Chancellor warning
Hunt rules out tax cuts amid ‘worsening’ outlook

Chancellor Jeremy Hunt will disappoint his backbenchers after ruling our the prospect of immediate tax cuts in the Autumn Statement.
He has admitted that the UK’s fiscal picture is far worse than it was in the spring and is likely to show that earlier forecasts for debt interest charges will be exceeded by between £20 billion and £30bn.
“The international situation calls for prudence in the way we manage our finances,” Hunt told reporters on the fringe of the International Monetary Fund (IMF) meeting in Marrakesh.
“The financial picture I face is worse than in the spring and that means I will have to take different positions to make sure, in the face of what’s happening in Ukraine, Israel and parts of Africa, that we are resilient.”
He added that the outlook was more challenging because interest rates projections for all economies have gone up since March.
“That’s led to a repricing of long-term debt for everyone and the UK is not immune to those changes,” he said.
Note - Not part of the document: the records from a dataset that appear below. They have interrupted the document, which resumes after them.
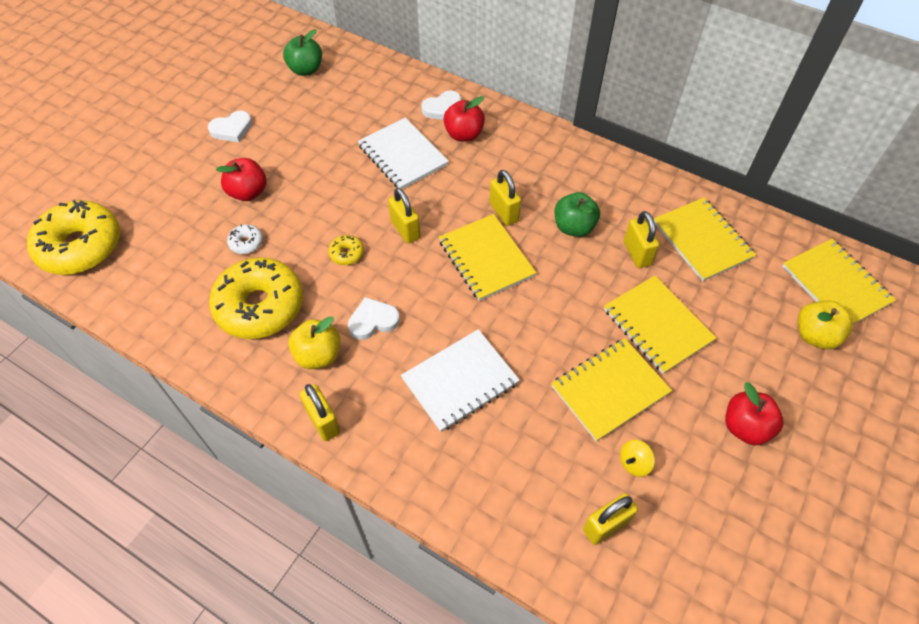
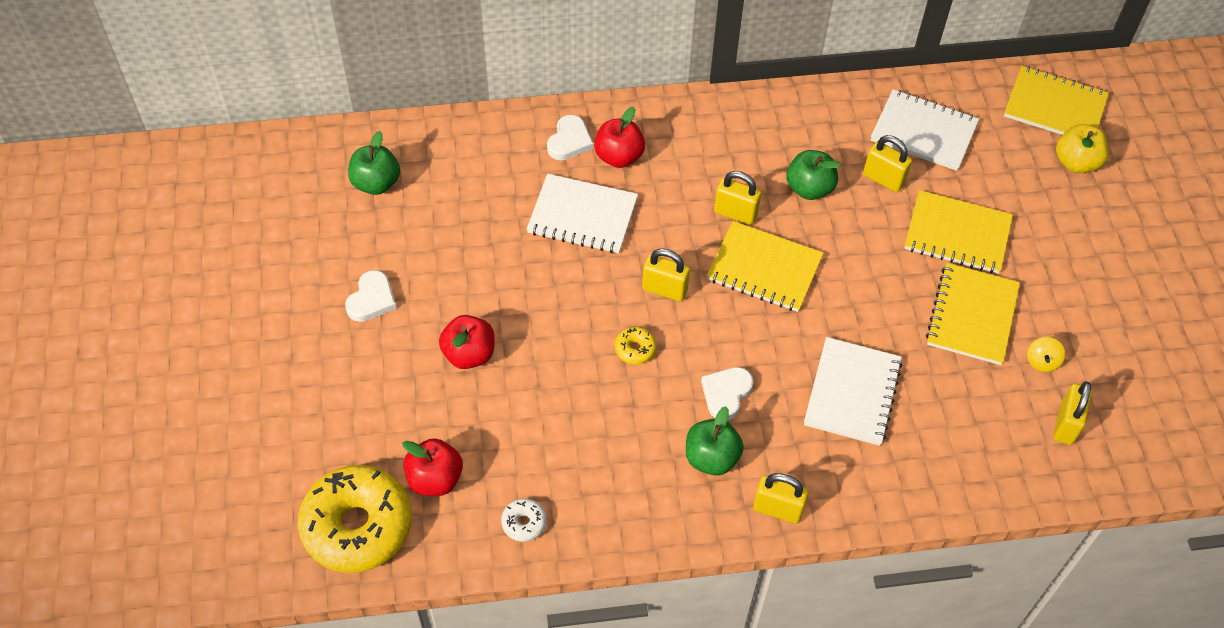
camera: 40 degrees left, 0 degrees up
yellow donut [209,257,303,339] -> none
white donut [227,224,263,254] -> white donut moved to [501,499,547,542]
yellow apple [288,316,341,369] -> green apple [686,406,744,476]
yellow notebook [654,198,756,281] -> white notebook [871,89,979,171]
red apple [725,382,784,445] -> red apple moved to [402,438,463,496]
“We are likely to see an increase in our debt repayments by £20 billion to £30 billion, and that’s a huge change. We need to respond to that in a way that doesn’t drive us into recession and also make sure the UK economy is resilient going forward.”
Rising debts are putting pressure on the Treasury’s ability to maintain the pensions triple lock and whether to recommit itself to raising benefits in line with inflation from next April.
Treasury officials have suggested that the Chancellor may use a lower measure of weekly earnings that strips out bonuses, a move that could save the exchequer hundreds of millions of pounds.
Despite his gloomy prognosis, Mr Hunt last week challenged the IMF’s latest forecasts on the UK economy showing that Britain would be the worst-performing among the world’s big economies.
Hunt said that the IMF had been “more wrong than right” in its outlook for the UK, noting that it had not taken account of a substantial upgrade to the UK’s economic performance for 2020-21 made by the Office for National Statistics last month.
There was also an admission from the Bank of England governor Andrew Bailey that it faces a hard job getting inflation back to its 2% target.
He said the “last mile” was the toughest challenge facing interest rate setters even though there were signs that inflation may have peaked.
“In the last few months we have made solid progress… but let’s not get carried away, there is an awful lot still to do,” he told a meeting in Marrakesh.
Headline consumer price inflation in the UK peaked at 11.1% last October and has fallen to 6.7%. Figures for September due next week are expected to show a slight dip to 6.6%.
The Bank’s monetary policy committee (MPC) last month kept interest rates on hold at 5.25%, its first decision not to tighten policy since November 2021, when the base rate stood at 0.1%.